In spite of that handicap, Beek showed the true spirit of May 24 by continuing to press on and join the other finishers as winners by completing the race.

“I was determined to finish,” she said.

Her inspirational can-do attitude has her own set of fans who cheer her on.

“I get a lot of people asking me ‘Miss Beek, are you going to run?’ I get this from a lot of people.”

She said her first few races she started with the crowd, but after being jostled about at the start, Beek was one of the few runners allowed to start early along with the likes of Ludwig Cann.

“I don’t know if it was because I was short, but I used to get knocked about and I would nearly fall on my face so I asked Mr Tucker and Mr Cann if I could start early.”

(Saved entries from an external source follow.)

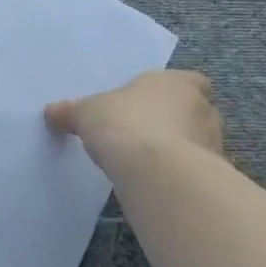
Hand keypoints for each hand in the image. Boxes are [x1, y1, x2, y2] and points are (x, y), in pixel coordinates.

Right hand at [45, 70, 225, 167]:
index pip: (190, 81)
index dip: (174, 92)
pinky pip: (198, 173)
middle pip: (195, 112)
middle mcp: (202, 108)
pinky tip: (159, 185)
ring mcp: (212, 143)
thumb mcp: (86, 113)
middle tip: (148, 135)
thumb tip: (51, 113)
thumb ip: (71, 112)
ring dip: (182, 151)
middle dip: (178, 122)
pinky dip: (182, 177)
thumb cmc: (123, 123)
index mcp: (177, 82)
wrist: (154, 171)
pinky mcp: (214, 176)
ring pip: (199, 143)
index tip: (154, 104)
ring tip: (151, 164)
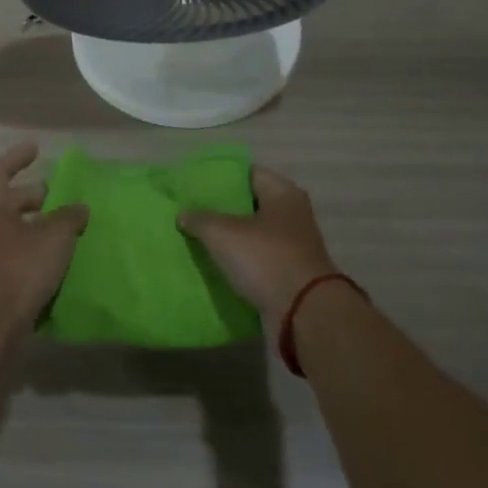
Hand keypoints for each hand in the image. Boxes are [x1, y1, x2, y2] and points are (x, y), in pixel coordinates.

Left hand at [0, 141, 88, 332]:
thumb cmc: (17, 267)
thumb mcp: (53, 236)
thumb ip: (69, 217)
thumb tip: (79, 207)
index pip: (1, 170)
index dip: (17, 158)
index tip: (36, 149)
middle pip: (9, 202)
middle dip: (34, 196)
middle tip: (60, 194)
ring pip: (16, 231)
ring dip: (39, 227)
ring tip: (69, 227)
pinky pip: (20, 257)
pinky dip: (38, 252)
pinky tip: (61, 258)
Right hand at [180, 166, 336, 332]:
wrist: (304, 315)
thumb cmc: (266, 259)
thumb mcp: (224, 234)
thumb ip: (200, 219)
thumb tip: (183, 213)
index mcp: (283, 193)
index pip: (248, 173)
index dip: (221, 177)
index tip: (195, 185)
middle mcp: (292, 215)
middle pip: (250, 205)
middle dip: (221, 210)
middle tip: (190, 212)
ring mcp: (292, 247)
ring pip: (252, 236)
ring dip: (228, 239)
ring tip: (195, 239)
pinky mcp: (287, 275)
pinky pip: (256, 262)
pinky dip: (238, 263)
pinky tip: (212, 266)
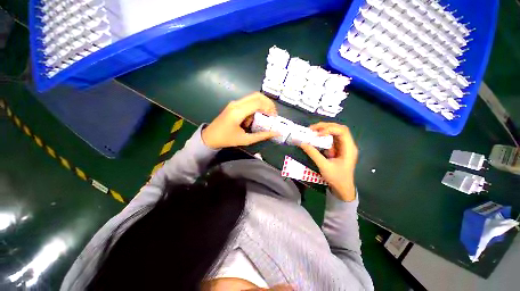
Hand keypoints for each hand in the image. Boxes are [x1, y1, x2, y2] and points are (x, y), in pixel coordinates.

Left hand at [202, 92, 279, 148]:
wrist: (210, 137)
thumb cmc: (227, 139)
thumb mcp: (246, 140)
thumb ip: (262, 136)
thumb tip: (276, 133)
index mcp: (238, 112)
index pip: (258, 103)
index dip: (269, 108)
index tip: (274, 117)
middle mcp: (236, 104)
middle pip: (257, 96)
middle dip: (268, 104)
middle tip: (273, 114)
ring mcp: (234, 103)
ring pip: (253, 97)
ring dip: (261, 106)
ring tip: (263, 118)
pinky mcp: (234, 105)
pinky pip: (248, 102)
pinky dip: (255, 108)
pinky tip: (252, 119)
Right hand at [300, 122, 357, 200]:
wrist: (342, 189)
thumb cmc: (337, 178)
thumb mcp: (324, 166)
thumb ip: (313, 153)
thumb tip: (302, 143)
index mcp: (349, 148)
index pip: (342, 131)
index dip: (330, 129)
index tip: (317, 134)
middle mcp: (348, 144)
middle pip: (339, 129)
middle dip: (325, 126)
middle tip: (312, 128)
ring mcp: (343, 146)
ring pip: (335, 132)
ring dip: (324, 130)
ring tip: (312, 131)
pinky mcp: (338, 149)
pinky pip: (331, 139)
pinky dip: (323, 136)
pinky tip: (316, 138)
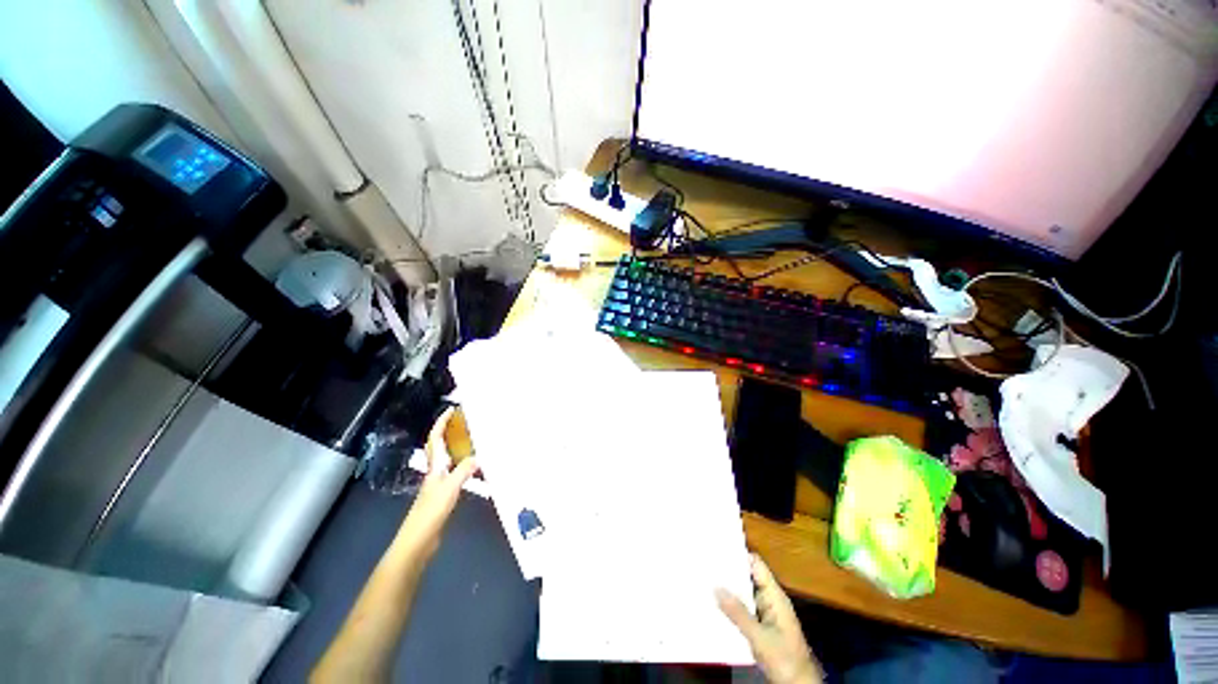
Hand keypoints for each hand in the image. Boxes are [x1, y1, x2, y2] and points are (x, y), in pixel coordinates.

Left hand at [397, 407, 478, 557]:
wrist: (418, 541)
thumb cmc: (430, 512)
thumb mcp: (450, 489)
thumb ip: (464, 471)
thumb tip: (479, 457)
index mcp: (435, 466)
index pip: (435, 438)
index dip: (441, 423)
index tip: (452, 409)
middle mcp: (436, 471)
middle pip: (440, 445)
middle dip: (449, 431)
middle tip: (466, 421)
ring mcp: (439, 483)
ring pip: (449, 458)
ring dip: (458, 447)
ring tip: (475, 439)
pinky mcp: (444, 494)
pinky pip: (456, 472)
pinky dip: (465, 465)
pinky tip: (476, 469)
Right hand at [717, 555, 822, 683]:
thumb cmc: (784, 658)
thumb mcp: (759, 636)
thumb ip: (738, 613)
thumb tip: (716, 587)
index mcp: (774, 595)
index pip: (756, 564)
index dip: (739, 553)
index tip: (717, 546)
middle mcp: (770, 599)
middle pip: (748, 577)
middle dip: (729, 571)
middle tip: (705, 562)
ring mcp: (765, 613)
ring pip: (744, 593)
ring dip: (728, 589)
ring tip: (704, 579)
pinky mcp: (761, 625)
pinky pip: (743, 608)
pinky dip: (731, 604)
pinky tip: (714, 604)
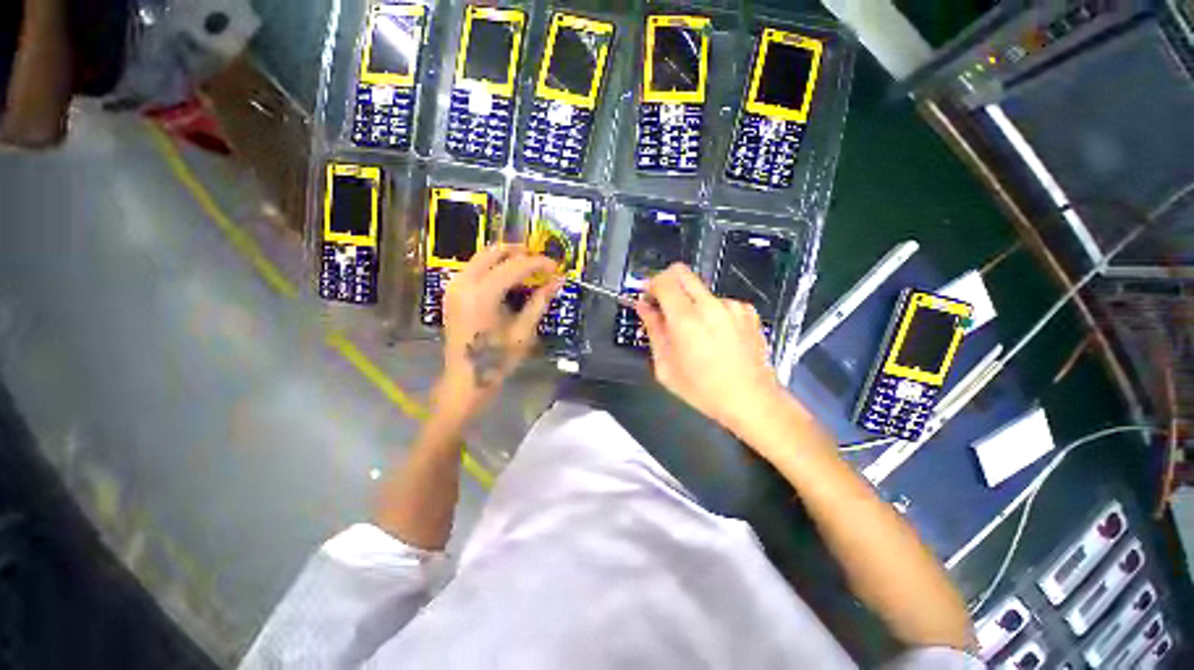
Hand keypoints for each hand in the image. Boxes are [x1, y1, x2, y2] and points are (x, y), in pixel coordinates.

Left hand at [437, 245, 559, 421]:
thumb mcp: (523, 331)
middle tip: (539, 260)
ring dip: (504, 257)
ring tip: (526, 266)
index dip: (538, 263)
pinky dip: (491, 266)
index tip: (556, 267)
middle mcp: (464, 283)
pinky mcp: (451, 293)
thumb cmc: (497, 359)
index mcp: (482, 294)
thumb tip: (557, 281)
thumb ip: (539, 301)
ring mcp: (454, 287)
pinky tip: (505, 276)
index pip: (515, 267)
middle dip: (519, 252)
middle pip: (493, 253)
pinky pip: (473, 268)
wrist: (465, 379)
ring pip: (480, 257)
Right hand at [636, 264, 788, 435]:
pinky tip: (714, 335)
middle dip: (667, 283)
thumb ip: (653, 330)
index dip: (650, 285)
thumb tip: (644, 308)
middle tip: (662, 304)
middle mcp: (711, 306)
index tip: (647, 297)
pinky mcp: (747, 312)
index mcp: (686, 320)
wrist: (750, 400)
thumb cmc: (704, 390)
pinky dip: (710, 312)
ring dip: (690, 302)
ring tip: (693, 331)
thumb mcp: (666, 366)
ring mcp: (732, 307)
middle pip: (682, 273)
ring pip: (700, 290)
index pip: (663, 281)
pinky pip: (720, 302)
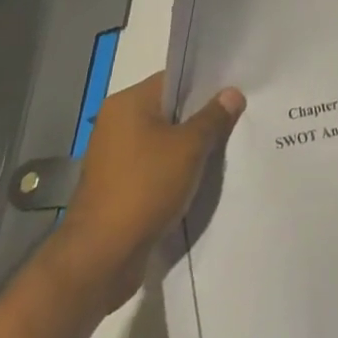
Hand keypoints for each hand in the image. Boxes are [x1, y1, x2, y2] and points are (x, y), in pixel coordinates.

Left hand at [43, 72, 244, 313]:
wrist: (102, 257)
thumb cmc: (145, 187)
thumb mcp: (189, 148)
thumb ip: (213, 117)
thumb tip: (232, 93)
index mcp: (127, 103)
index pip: (173, 79)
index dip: (205, 84)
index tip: (234, 92)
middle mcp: (116, 123)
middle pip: (169, 110)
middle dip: (200, 117)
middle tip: (236, 119)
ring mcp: (114, 156)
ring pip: (163, 140)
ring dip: (188, 147)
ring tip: (223, 148)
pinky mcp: (117, 186)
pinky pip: (154, 166)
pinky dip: (175, 169)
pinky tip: (200, 177)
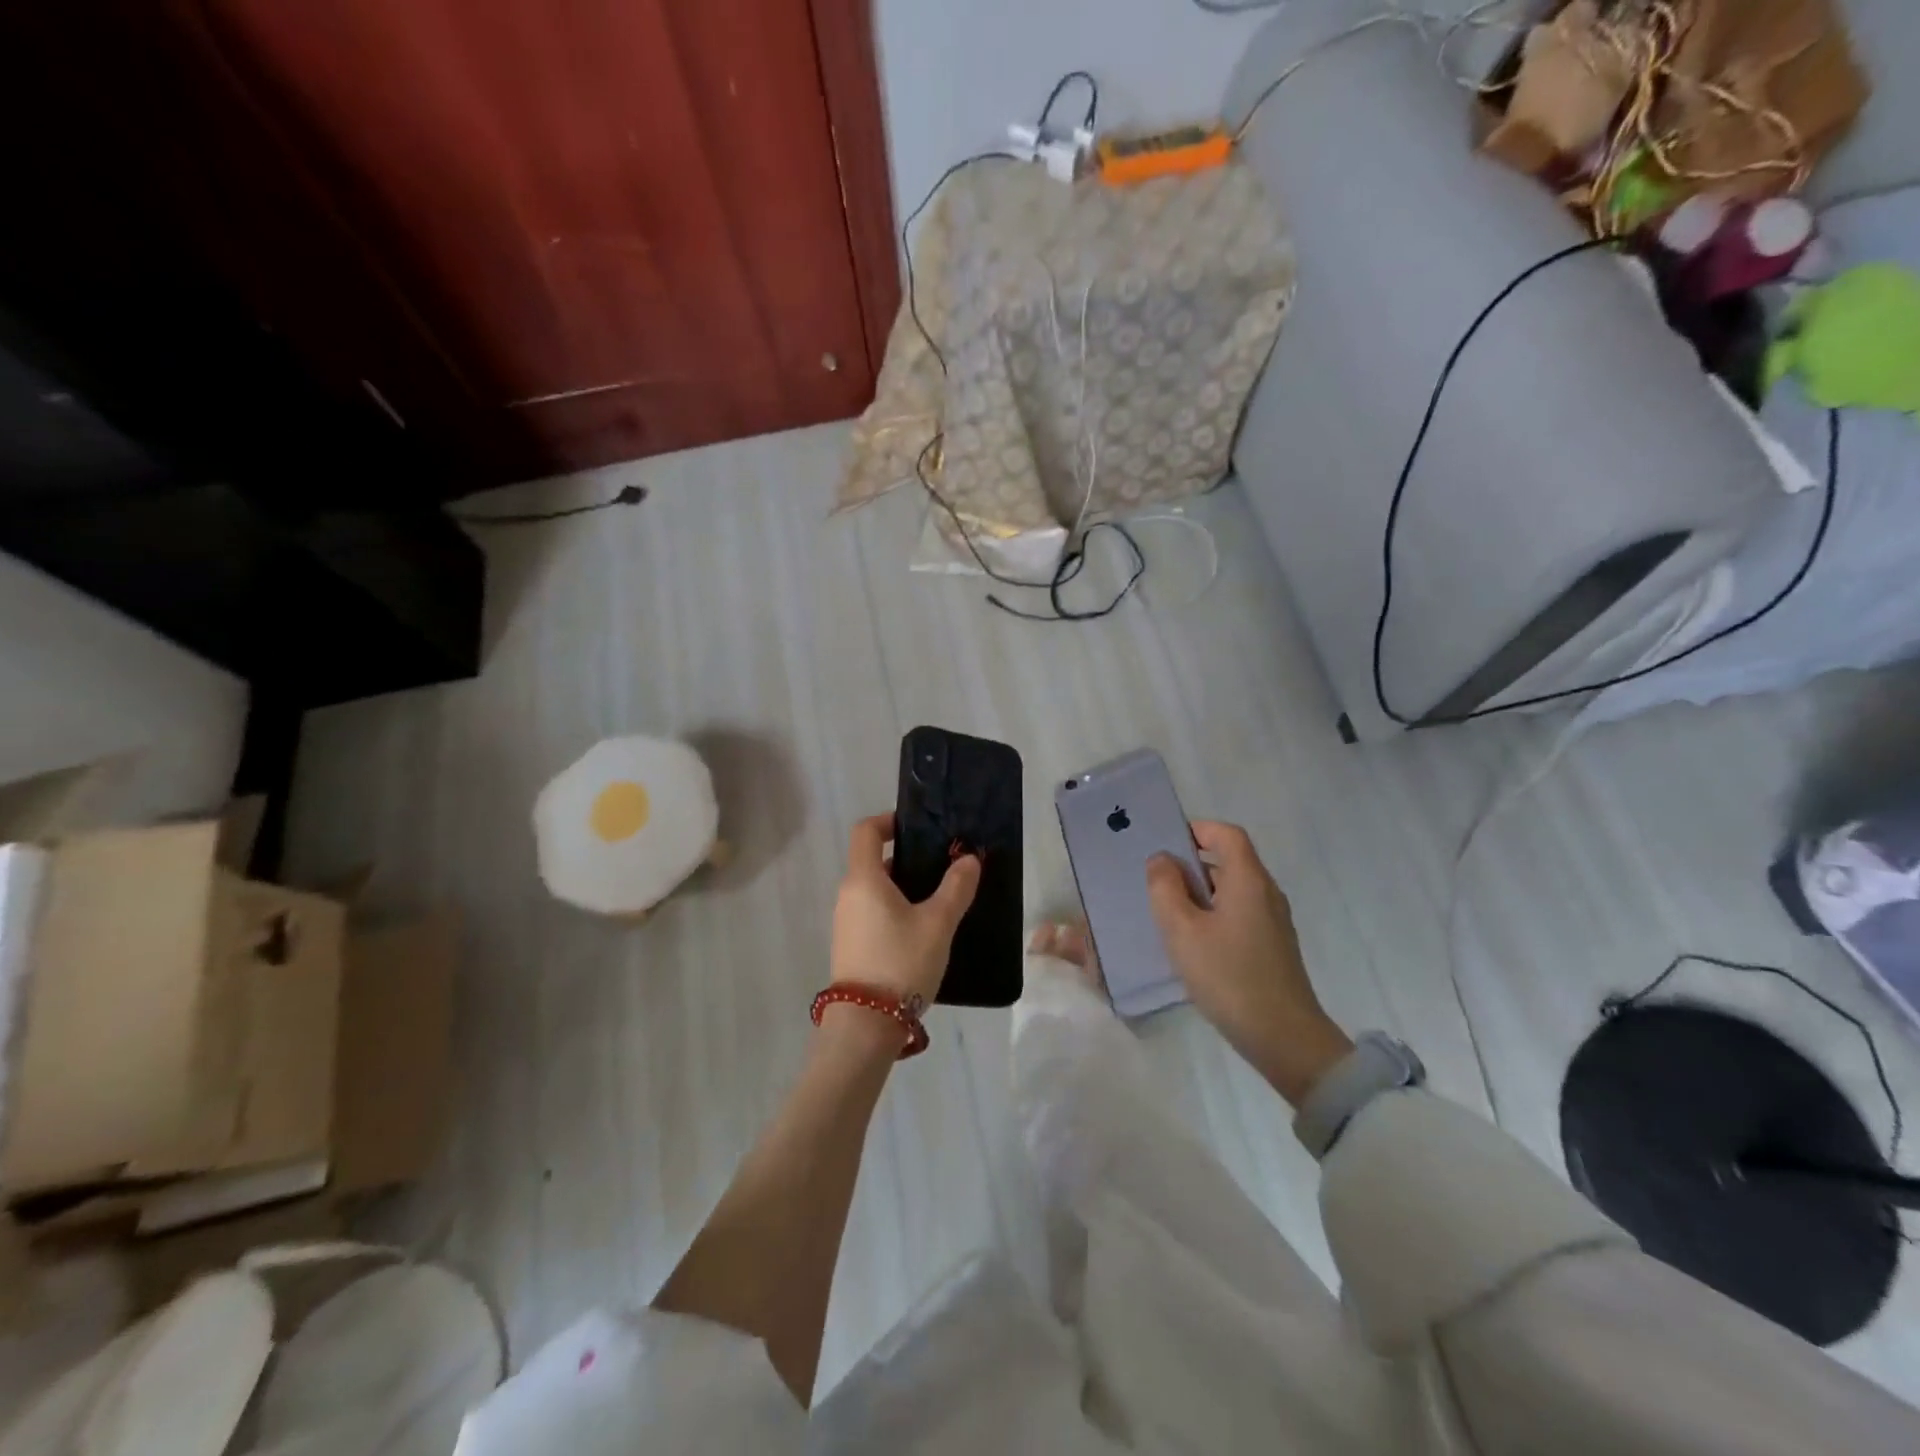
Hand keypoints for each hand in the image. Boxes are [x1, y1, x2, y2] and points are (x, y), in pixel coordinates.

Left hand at [831, 814, 979, 1004]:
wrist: (865, 1026)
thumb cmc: (901, 963)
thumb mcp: (938, 923)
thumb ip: (956, 888)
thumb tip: (968, 859)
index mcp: (863, 879)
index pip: (865, 831)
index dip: (889, 821)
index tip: (918, 829)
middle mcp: (848, 895)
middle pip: (872, 860)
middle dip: (907, 859)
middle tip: (942, 867)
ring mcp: (846, 922)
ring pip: (875, 890)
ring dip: (903, 887)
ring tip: (939, 899)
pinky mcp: (851, 945)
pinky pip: (873, 912)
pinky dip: (895, 909)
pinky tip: (922, 930)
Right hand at [1146, 822, 1353, 1106]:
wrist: (1283, 1037)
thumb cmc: (1228, 975)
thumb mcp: (1182, 930)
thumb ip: (1165, 888)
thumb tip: (1161, 860)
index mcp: (1248, 880)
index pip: (1227, 834)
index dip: (1197, 829)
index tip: (1164, 841)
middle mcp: (1266, 893)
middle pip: (1229, 860)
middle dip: (1191, 862)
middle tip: (1154, 878)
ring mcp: (1273, 921)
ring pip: (1232, 889)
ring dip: (1199, 891)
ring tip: (1165, 909)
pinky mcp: (1271, 946)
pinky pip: (1238, 913)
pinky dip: (1212, 913)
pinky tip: (1190, 939)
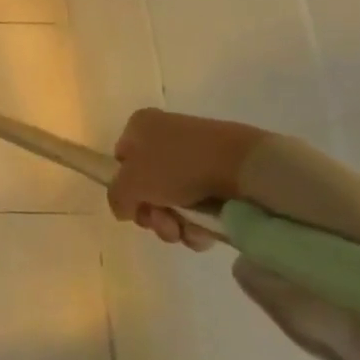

The first several times she did this she got an hour early head start and it meant that it wasn’t until the fourth or fifth mile the lead runners would surge past her allowing her to enjoy the accolades of the crowd.

“They knew I had left early and cheered me on. Even some of the runners who passed me would say ‘good running’.

“It’s very exciting because my biggest enjoyment of the race is hearing people cheer me on, which makes me run even faster.

“I’m not looking to come in first, my main focus is to finish.”

This year she will be along Cedar Avenue “and I’ll be cheering the other runners on wishing I was out there”.